If Not For You

Olivia Newton-John

Festival, 1971

http://olivianewton-john.com

REVIEW BY: Michael R. Smith

ORIGINALLY PUBLISHED: 02/16/2014

Olivia Newton-John seemed to slip silently through the back door when she released her debut album If Not For You in 1971. Hailing all the way across the globe from Australia, it must have seemed like a daunting task to launch a country pop career in America at the time. You simply couldn’t predict how it would build and build to the point where she ultimately became an international singing sensation. Slow and steady progress proved to be the winning formula, owed in great part to her long-time producer and songwriter John Farrar. This first album was the template that helped to introduce this pleasant, understated voice to the masses. With the help of co-producer Bruce Welch, it was all about song selection here. There would be no original material coming out of these sessions, though the covers would be arranged in the best possible way to showcase Olivia’s singing ability.

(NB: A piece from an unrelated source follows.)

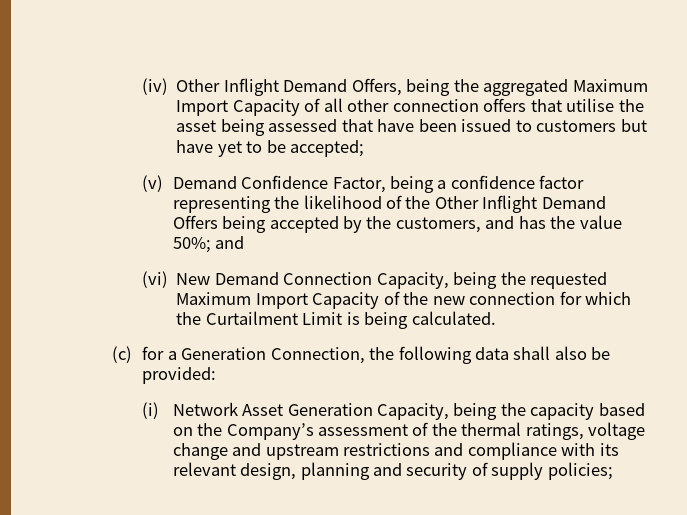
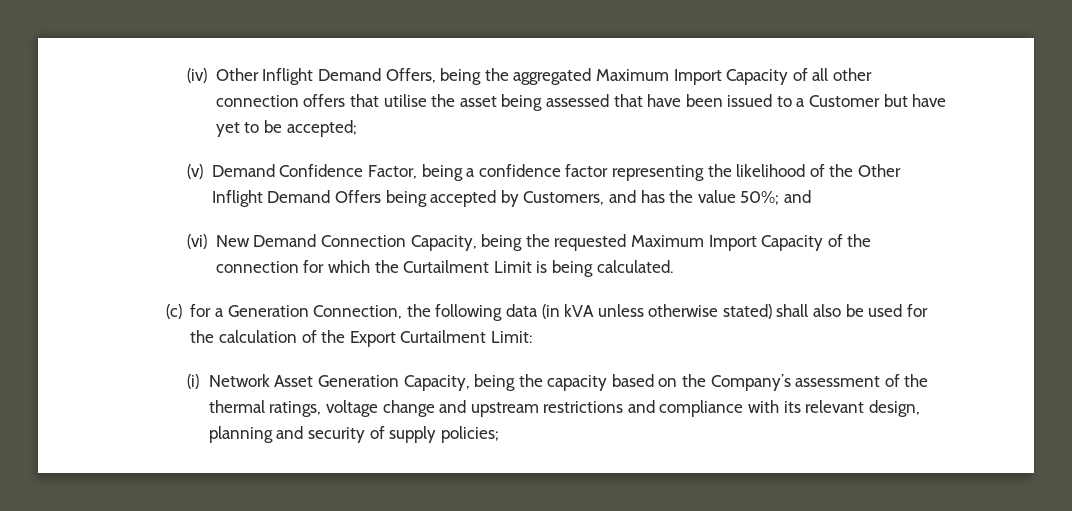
[536,120,617,132] customers -> [796,95,881,107] a Customer
[366,216,481,233] the customers, -> [523,191,605,205] Customers,
[432,296,465,305] new -> (872, 240) none
[513,346,611,360] [142,367,217,384] shall also be provided: -> [541,304,928,319] [190,330,532,347] (in kVA unless otherwise stated) shall also be used for the calculation of the Export Curtailment Limit:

The listening public in the early ‘70s seemed to favor the familiar. Today, cover tunes are recorded sparingly, if at all. Annie Lennox’s Medusa, Erasure’s Other People’s Songs and the worst offender of all, Duran Duran’s Thank You immediately come to mind. Fellow ‘70s AC stalwarts Barry Manilow, Rod Stewart and Donny Osmond all resuscitated their own careers with salutes to yesteryear. It can be done, but still, it does feel like a stopgap or stall tactic. In my humble opinion, the past should stay in the past. Why tamper with memories or try to reinvent the wheel?my_heart_sings_the_harmony_web_ad_alt_250

It does help if, like me, you’ve never heard the original versions before. I may get a lot of flak for this, but when the Bee Gees/Peter Frampton musical of Sgt. Pepper’s Lonely Hearts Club Band first came out, I didn’t even know who the Beatles were! I know it’s not the best way to start out as a burgeoning music critic, but there you have it. The same goes for nearly all the previously recorded songs on Olivia Newton-John’s early albums such as this. Her stuff was all new to me, woe be to all the rock purists out there! Hey, Bob Dylan may have written and recorded the pristine title track first, but the single never even charted. Olivia’s version did. As her first single, it cracked the Billboard Top 25. So there.

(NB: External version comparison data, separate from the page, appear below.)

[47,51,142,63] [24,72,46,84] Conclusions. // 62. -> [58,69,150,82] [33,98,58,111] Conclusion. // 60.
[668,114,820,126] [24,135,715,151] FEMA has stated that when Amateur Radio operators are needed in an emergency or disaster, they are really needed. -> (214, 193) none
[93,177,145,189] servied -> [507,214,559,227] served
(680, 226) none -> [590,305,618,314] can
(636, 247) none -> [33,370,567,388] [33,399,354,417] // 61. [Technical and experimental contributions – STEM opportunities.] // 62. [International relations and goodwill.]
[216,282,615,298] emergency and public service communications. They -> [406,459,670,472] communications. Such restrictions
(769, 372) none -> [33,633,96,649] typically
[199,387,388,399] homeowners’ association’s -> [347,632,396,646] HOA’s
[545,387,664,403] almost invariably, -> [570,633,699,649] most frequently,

Also to be found on this first ONJ offering are popular hits by Kris Kristofferson (“Help Me Make It Through The Night”), Gordon Lightfoot (“If You Could Read My Mind”) and Bread’s “If,” one of the few originals here I wish hadn’t been re-recorded. Olivia just couldn’t capture the same kind of high emotion that David Gates did. That is my major quibble with Olivia’s vocal performances on her debut effort; all of the songs tend to blur together in a hazy, singular note. Granted, she was never a belter, though she would try her damnedest on 1978’s Totally Hot, when she transformed in front of our very eyes and ears from country princess to bad girl Sandy from Grease in the course of one album. Her career zenith came a few years later with the creative high point of Physical, basically blowing her ‘70s good girl image to smithereens in the process. Okay, maybe in retrospect, it wasn’t that bad. Only Utah seemed to think so.

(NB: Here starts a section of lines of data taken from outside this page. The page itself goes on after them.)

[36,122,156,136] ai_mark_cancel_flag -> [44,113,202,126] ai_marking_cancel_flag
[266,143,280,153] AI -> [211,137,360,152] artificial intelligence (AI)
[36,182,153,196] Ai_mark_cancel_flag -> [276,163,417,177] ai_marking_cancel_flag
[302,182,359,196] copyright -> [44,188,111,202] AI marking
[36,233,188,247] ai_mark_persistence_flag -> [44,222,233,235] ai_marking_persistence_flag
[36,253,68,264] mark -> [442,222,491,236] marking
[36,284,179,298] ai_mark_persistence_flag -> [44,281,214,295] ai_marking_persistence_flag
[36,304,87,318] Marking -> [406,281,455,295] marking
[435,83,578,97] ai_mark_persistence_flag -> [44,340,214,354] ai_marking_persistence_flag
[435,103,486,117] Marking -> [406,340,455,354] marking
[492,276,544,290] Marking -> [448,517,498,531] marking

The two cuts that jump out from the rest on If Not For You are “Love Song” and “Lullaby.” They manage to hook the listener’s attention with a state of suspense that makes you want to know more about Olivia herself and hear what she might come up with next. Olivia had the whole package: the beauty, the sweet voice and the potential to do so much more. For her sophomore release, Olivia, she would even dare to write her first song (the brilliant “Changes”). If you had the patience to track Olivia’s snail-pace career progress like I did, your intrigue as a fan would pay dividends. As her closing song says, “No Regrets.”